→ **DIRECTIONS**: Count every line below that holds "pixels". The answer is the number alone.

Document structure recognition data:

============================================================

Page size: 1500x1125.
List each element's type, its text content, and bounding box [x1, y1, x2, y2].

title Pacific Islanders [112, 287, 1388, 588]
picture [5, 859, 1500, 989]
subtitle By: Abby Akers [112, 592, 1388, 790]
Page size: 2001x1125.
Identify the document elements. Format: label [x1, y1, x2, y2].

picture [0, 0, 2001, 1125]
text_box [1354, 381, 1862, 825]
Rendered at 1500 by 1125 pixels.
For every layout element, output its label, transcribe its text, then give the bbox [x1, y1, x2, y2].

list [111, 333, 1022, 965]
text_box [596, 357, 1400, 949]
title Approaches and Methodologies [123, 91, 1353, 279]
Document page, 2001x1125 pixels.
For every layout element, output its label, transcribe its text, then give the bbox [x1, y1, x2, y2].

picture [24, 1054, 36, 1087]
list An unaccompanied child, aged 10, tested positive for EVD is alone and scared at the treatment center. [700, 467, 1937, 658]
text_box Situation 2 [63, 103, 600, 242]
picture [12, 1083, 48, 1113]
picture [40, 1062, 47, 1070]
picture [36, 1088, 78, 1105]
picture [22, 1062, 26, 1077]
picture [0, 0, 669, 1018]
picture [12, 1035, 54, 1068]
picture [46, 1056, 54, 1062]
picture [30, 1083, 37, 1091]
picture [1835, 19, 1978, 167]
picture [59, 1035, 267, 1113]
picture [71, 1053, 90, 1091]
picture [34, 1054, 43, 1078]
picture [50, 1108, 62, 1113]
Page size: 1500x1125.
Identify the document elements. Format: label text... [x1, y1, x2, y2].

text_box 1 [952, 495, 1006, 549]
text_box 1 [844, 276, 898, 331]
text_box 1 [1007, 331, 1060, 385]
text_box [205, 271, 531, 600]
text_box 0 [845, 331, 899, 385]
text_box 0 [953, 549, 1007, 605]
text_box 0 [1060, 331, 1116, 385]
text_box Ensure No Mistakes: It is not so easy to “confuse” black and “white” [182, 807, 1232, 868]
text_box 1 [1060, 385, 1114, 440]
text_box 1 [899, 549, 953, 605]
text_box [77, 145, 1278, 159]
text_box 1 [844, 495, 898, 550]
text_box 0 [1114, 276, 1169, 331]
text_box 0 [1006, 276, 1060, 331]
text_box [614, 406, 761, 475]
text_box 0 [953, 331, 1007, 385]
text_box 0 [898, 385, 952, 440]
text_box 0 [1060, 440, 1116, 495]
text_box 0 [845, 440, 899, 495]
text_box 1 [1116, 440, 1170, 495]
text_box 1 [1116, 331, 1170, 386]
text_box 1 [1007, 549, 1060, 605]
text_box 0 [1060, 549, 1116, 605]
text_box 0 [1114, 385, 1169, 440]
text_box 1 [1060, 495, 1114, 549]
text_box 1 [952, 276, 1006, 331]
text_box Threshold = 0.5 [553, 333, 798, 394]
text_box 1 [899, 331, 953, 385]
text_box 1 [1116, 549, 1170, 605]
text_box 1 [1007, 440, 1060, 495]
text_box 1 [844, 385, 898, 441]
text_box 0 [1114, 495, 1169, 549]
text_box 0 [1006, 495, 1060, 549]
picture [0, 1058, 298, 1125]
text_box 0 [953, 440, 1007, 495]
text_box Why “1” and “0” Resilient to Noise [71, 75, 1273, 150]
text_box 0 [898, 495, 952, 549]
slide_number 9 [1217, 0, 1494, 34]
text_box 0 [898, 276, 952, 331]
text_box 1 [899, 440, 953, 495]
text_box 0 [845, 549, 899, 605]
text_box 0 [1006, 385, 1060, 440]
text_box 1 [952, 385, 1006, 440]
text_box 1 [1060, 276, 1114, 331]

============================================================

→ **SOLUTION BELOW**: 2